Certains éleveurs sont excédés, d'autres désabusés. D'aucuns envisagent même de quitter la profession. Les attaques de loups se sont multipliées ces derniers mois dans les Alpes du Sud.

Nicolas Gandon, éleveur, montre à l'aide de sa main l'endroit où il a retrouvé la carcasse de son veau de trois mois. "Il était mort, avec les gigots mangés, déplore-t-il au micro de BFM DICI. C'est un animal qu'on a amené ici avec sa mère il y a seulement une semaine."

À l'échelle du pays, les attaques de loups sur des bovins sont très minoritaires. Elles pèsent moins de 1%, contre 94% pour les ovins, selon le ministère de l'Écologie. Mais depuis le début de l'été, pas moins de six bovins ont été tués dans ces communes des Alpes-de-Haute-Provence, à Saint-Geniez et dans les villages avoisinants, comme Authon ou Valavoire.

"On se demande comment ça va finir"

"On se demande comment ça va finir, s'interroge Nicolas Gandon. C'est vrai qu'on subit des attaques depuis une dizaine d'années. On arrive dans des impasses. Ce n'est plus supportable pour nous, pour le troupeau. On est coincés."

Si l'intéressé devrait être indemnisé pour la perte de son veau, le Plan national d'action 2018-2023 sur le loup et les activités d'élevage reste très limité pour les éleveurs de bovins. En cas d'attaque de loups, "des mesures d'accompagnement peuvent être mobilisées dans le cadre de la procédure dite des 'crédits d'urgence'", note le ministère de l'Écologie.

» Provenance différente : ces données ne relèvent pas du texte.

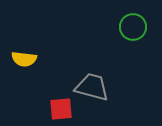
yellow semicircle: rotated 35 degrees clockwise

Mais à la différence des éleveurs d'ovins, ces éleveurs ne sont pas éligibles à des aides préventives, permettant par exemple d'acheter un patou, un chien de troupeau, ou encore d'électrifier son enclos. De son côté, Nicolas Gandon a fait une demande de tirs de défense auprès de la direction départementale des territoires.

Pour aider les éleveurs, des municipalités du département des Alpes-de-Haute-Provence ont autorisé les propriétaires de troupeaux à pratiquer l'écobuage -une technique agricole réglementée qui consiste à débroussailler par le feu- dans les parties boisées. Cela a permis de réduire quelque peu le nombre d'attaques, et poussé les élus locaux à interpeller l'Office national des forêts.

Le loup, espèce protégée

Mais plus largement, les éleveurs des Alpes du Sud jugent les dispositifs de protection contre le loup insuffisants.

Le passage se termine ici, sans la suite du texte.